── Dataset excerpts

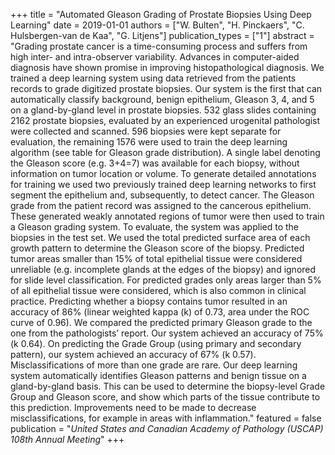 +++
title = "Automated Gleason Grading of Prostate Biopsies Using Deep Learning"
date = 2019-01-01
authors = ["W. Bulten", "H. Pinckaers", "C. Hulsbergen-van de Kaa", "G. Litjens"]
publication_types = ["1"]
abstract = "Grading prostate cancer is a time-consuming process and suffers from high inter- and intra-observer variability. Advances in computer-aided diagnosis have shown promise in improving histopathological diagnosis. We trained a deep learning system using data retrieved from the patients records to grade digitized prostate biopsies. Our system is the first that can automatically classify background, benign epithelium, Gleason 3, 4, and 5 on a gland-by-gland level in prostate biopsies. 532 glass slides containing 2162 prostate biopsies, evaluated by an experienced urogenital pathologist were collected and scanned. 596 biopsies were kept separate for evaluation, the remaining 1576 were used to train the deep learning algorithm (see table for Gleason grade distribution). A single label denoting the Gleason score (e.g. 3+4=7) was available for each biopsy, without information on tumor location or volume. To generate detailed annotations for training we used two previously trained deep learning networks to first segment the epithelium and, subsequently, to detect cancer. The Gleason grade from the patient record was assigned to the cancerous epithelium. These generated weakly annotated regions of tumor were then used to train a Gleason grading system. To evaluate, the system was applied to the biopsies in the test set. We used the total predicted surface area of each growth pattern to determine the Gleason score of the biopsy. Predicted tumor areas smaller than 15% of total epithelial tissue were considered unreliable (e.g. incomplete glands at the edges of the biopsy) and ignored for slide level classification. For predicted grades only areas larger than 5% of all epithelial tissue were considered, which is also common in clinical practice. Predicting whether a biopsy contains tumor resulted in an accuracy of 86% (linear weighted kappa (k) of 0.73, area under the ROC curve of 0.96). We compared the predicted primary Gleason grade to the one from the pathologists’ report. Our system achieved an accuracy of 75% (k 0.64). On predicting the Grade Group (using primary and secondary pattern), our system achieved an accuracy of 67% (k 0.57). Misclassifications of more than one grade are rare. Our deep learning system automatically identifies Gleason patterns and benign tissue on a gland-by-gland basis. This can be used to determine the biopsy-level Grade Group and Gleason score, and show which parts of the tissue contribute to this prediction. Improvements need to be made to decrease misclassifications, for example in areas with inflammation."
featured = false
publication = "*United States and Canadian Academy of Pathology (USCAP) 108th Annual Meeting*"
+++

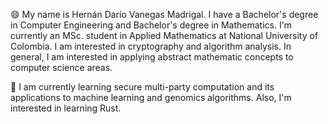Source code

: 😄 My name is Hernán Darío Vanegas Madrigal. I have a Bachelor's degree in Computer Engineering and Bachelor's degree in Mathematics. I'm currently an MSc. student in Applied Mathematics at National University of Colombia. I am interested in cryptography and algorithm analysis. In general, I am interested in applying abstract mathematic concepts to computer science areas.

🌱 I am currently learning secure multi-party computation and its applications to machine learning and genomics algorithms. Also, I'm interested in learning Rust.

<!--
**hernan232/hernan232** is a ✨ _special_ ✨ repository because its `README.md` (this file) appears on your GitHub profile.

Here are some ideas to get you started:

- 🔭 I’m currently working on ...
- 🌱 I’m currently learning ...
- 👯 I’m looking to collaborate on ...
- 🤔 I’m looking for help with ...
- 💬 Ask me about ...
- 📫 How to reach me: ...
- 😄 Pronouns: ...
- ⚡ Fun fact: ...
-->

────

## Required work
Copy each line exactly, beginning at the one with "your GitHub profile." and stopping after the last line of the entries. Include nothing else.

## The completed task
**hernan232/hernan232** is a ✨ _special_ ✨ repository because its `README.md` (this file) appears on your GitHub profile.

Here are some ideas to get you started:

- 🔭 I’m currently working on ...
- 🌱 I’m currently learning ...
- 👯 I’m looking to collaborate on ...
- 🤔 I’m looking for help with ...
- 💬 Ask me about ...
- 📫 How to reach me: ...
- 😄 Pronouns: ...
- ⚡ Fun fact: ...
-->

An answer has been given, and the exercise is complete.